Dimension of the pseudo unitary group is $(p+q)^2$ where $U_{p,q} = M ∈ M_{p+q} (\Bbb C) : ^tMJ_{p,q}M = J_{p,q}.$ where $J_{p,q}=Diag(1...1,-1...-1)$ with $1\ p$ times and $-1\ q$ times.
How can we see that the dimension of this group is $(p+q)^2$? I can't see any reference or proof of this?
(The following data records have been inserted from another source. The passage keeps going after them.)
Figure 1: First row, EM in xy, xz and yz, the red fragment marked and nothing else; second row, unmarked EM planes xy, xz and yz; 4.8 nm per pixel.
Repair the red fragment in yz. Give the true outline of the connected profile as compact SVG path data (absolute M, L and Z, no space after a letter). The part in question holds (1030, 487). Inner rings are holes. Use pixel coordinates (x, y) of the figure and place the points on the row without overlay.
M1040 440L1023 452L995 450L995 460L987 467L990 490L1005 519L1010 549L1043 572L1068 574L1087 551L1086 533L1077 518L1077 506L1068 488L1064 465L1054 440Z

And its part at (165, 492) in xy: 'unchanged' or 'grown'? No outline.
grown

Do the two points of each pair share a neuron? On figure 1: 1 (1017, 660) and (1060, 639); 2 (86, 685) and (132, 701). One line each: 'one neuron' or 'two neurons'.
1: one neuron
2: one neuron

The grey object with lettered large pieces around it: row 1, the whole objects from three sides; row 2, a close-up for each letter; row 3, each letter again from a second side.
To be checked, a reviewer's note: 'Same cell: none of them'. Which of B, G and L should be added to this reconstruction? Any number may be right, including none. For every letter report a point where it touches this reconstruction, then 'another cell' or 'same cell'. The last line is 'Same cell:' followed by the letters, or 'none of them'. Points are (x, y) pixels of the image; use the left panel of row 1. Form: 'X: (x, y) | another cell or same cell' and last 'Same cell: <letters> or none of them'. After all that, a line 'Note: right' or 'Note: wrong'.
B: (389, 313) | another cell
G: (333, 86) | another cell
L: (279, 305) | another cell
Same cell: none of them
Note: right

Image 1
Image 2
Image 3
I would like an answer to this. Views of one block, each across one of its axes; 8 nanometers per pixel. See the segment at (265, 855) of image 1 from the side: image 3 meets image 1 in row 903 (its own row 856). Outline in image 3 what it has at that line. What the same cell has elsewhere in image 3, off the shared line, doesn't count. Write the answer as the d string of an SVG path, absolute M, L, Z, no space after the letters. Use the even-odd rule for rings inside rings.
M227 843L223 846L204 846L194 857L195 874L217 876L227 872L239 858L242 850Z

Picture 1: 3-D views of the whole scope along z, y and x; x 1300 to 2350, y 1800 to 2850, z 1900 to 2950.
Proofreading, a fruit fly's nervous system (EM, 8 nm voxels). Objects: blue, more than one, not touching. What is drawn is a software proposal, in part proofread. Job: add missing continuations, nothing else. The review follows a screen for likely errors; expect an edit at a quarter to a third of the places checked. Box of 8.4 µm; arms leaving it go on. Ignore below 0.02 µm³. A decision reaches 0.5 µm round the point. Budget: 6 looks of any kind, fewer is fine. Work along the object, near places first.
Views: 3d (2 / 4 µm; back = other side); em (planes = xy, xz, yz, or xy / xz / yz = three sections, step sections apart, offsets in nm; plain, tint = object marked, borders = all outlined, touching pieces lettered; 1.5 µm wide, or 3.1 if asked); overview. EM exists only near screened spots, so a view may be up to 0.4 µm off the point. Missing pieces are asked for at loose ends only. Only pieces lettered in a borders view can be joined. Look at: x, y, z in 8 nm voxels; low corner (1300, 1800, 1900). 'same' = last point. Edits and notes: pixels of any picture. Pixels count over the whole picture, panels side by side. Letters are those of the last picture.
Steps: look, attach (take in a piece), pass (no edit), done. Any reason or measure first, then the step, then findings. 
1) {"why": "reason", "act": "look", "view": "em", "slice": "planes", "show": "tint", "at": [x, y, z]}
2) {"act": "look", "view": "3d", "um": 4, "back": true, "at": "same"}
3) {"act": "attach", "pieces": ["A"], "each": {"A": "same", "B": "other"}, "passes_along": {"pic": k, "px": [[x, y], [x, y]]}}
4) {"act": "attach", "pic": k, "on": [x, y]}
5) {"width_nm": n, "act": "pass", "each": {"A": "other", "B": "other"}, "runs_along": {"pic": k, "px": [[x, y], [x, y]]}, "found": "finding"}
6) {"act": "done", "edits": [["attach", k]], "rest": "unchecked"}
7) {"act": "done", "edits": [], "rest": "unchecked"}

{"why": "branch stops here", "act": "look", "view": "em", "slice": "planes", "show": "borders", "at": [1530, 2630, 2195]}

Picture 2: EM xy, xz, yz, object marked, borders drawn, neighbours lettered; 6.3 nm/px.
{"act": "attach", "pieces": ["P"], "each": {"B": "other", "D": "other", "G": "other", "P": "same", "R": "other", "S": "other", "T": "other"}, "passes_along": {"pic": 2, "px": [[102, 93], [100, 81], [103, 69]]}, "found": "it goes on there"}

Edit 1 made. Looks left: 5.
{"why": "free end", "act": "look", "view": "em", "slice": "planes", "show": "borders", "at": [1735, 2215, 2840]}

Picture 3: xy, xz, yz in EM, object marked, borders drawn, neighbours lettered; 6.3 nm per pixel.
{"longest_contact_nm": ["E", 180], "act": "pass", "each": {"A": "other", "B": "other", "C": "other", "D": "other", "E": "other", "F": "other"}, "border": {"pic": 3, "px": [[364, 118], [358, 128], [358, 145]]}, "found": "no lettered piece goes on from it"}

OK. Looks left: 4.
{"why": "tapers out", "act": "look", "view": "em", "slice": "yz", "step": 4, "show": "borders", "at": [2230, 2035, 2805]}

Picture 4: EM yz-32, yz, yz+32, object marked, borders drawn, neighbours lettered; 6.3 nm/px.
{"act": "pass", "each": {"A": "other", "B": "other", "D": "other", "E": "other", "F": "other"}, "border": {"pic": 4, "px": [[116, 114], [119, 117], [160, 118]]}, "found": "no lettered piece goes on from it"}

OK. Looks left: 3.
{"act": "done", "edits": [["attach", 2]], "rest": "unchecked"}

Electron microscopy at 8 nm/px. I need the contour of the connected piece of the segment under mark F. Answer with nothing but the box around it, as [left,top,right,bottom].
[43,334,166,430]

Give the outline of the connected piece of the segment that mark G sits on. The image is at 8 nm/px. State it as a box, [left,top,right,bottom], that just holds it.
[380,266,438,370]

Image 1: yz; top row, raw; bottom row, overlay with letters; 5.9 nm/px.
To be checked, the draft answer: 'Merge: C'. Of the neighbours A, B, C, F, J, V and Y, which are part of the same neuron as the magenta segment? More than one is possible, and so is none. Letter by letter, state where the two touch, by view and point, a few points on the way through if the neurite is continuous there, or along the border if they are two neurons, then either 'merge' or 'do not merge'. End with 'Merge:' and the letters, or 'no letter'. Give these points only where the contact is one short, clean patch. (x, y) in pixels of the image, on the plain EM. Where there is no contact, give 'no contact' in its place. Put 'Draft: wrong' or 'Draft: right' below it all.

What about the dimension of $SU_{p,q}$?
Thank you for your help
Let $U(p,q) = \lbrace M \in M_{p+q}(\mathbb{C}) | ^t\overline{M}JM = J \rbrace$. One can compute the Lie algebra to be
$\mathfrak{u}(p,q) = \lbrace M \in M(p,q) | ^t\overline{M}J + JM = 0 \rbrace$. Now we will compute the explicit form as block matrix as below.
$M = \begin{bmatrix} A & B \\ C & D\end{bmatrix}$.
One can compute with above equations to get that the $M \in \mathfrak{u}(p,q)$ if and only if the matrix $M$ satisfies
$A + (^t\overline{A}) = 0 = D + (^t\overline{D})$ and $B = (^t\overline{C})$. That is $A \in \mathfrak{u}(p)$, $D \in \mathfrak{u}(q)$ and $B$ is any $p \times q$ matrix with complex entries. Now the only thing left is to add up the dimension of the spaces of matrices $A,B$ and $D$ which are $p^2, 2pq$ and $q^2$ respectively. Thus we have the answer.
One can caluculate the dimension of $SU(p,q)$ from here. Since the condition of determinant one imposes a linear equation in the Lie algebra of matrices having trace zero.